(Transcribed page contents)
──────────────────────────────
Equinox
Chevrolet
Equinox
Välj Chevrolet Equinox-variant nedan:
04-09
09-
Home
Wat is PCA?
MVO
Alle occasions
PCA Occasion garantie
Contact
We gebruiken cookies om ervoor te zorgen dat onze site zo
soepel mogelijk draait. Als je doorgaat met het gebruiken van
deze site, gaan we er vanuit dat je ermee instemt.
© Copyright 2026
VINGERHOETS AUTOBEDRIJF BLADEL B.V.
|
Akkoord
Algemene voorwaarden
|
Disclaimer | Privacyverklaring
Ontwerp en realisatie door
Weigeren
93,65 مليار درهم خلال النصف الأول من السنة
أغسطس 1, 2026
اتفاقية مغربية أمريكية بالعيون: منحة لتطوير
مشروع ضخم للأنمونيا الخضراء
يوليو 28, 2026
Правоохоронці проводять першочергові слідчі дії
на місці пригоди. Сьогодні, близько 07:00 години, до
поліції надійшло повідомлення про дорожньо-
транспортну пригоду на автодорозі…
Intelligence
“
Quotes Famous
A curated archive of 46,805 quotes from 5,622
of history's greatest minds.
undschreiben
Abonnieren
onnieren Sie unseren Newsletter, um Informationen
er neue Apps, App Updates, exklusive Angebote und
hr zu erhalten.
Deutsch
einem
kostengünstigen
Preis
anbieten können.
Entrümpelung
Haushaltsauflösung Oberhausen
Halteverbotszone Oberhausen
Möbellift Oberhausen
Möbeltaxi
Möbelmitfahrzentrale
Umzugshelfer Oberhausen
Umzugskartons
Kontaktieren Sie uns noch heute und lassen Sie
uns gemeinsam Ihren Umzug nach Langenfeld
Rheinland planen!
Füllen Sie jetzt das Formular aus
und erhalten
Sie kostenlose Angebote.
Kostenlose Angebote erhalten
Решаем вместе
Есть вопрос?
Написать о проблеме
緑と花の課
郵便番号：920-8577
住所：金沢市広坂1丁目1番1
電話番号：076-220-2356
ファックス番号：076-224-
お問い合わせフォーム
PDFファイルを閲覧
──────────────────────────────
### Job item:
Set down the entries above again, word for word.

### Expected answer:
Equinox
Chevrolet
Equinox
Välj Chevrolet Equinox-variant nedan:
04-09
09-
Home
Wat is PCA?
MVO
Alle occasions
PCA Occasion garantie
Contact
We gebruiken cookies om ervoor te zorgen dat onze site zo
soepel mogelijk draait. Als je doorgaat met het gebruiken van
deze site, gaan we er vanuit dat je ermee instemt.
© Copyright 2026
VINGERHOETS AUTOBEDRIJF BLADEL B.V.
|
Akkoord
Algemene voorwaarden
|
Disclaimer | Privacyverklaring
Ontwerp en realisatie door
Weigeren
93,65 مليار درهم خلال النصف الأول من السنة
أغسطس 1, 2026
اتفاقية مغربية أمريكية بالعيون: منحة لتطوير
مشروع ضخم للأنمونيا الخضراء
يوليو 28, 2026
Правоохоронці проводять першочергові слідчі дії
на місці пригоди. Сьогодні, близько 07:00 години, до
поліції надійшло повідомлення про дорожньо-
транспортну пригоду на автодорозі…
Intelligence
“
Quotes Famous
A curated archive of 46,805 quotes from 5,622
of history's greatest minds.
undschreiben
Abonnieren
onnieren Sie unseren Newsletter, um Informationen
er neue Apps, App Updates, exklusive Angebote und
hr zu erhalten.
Deutsch
einem
kostengünstigen
Preis
anbieten können.
Entrümpelung
Haushaltsauflösung Oberhausen
Halteverbotszone Oberhausen
Möbellift Oberhausen
Möbeltaxi
Möbelmitfahrzentrale
Umzugshelfer Oberhausen
Umzugskartons
Kontaktieren Sie uns noch heute und lassen Sie
uns gemeinsam Ihren Umzug nach Langenfeld
Rheinland planen!
Füllen Sie jetzt das Formular aus
und erhalten
Sie kostenlose Angebote.
Kostenlose Angebote erhalten
Решаем вместе
Есть вопрос?
Написать о проблеме
緑と花の課
郵便番号：920-8577
住所：金沢市広坂1丁目1番1
電話番号：076-220-2356
ファックス番号：076-224-
お問い合わせフォーム
PDFファイルを閲覧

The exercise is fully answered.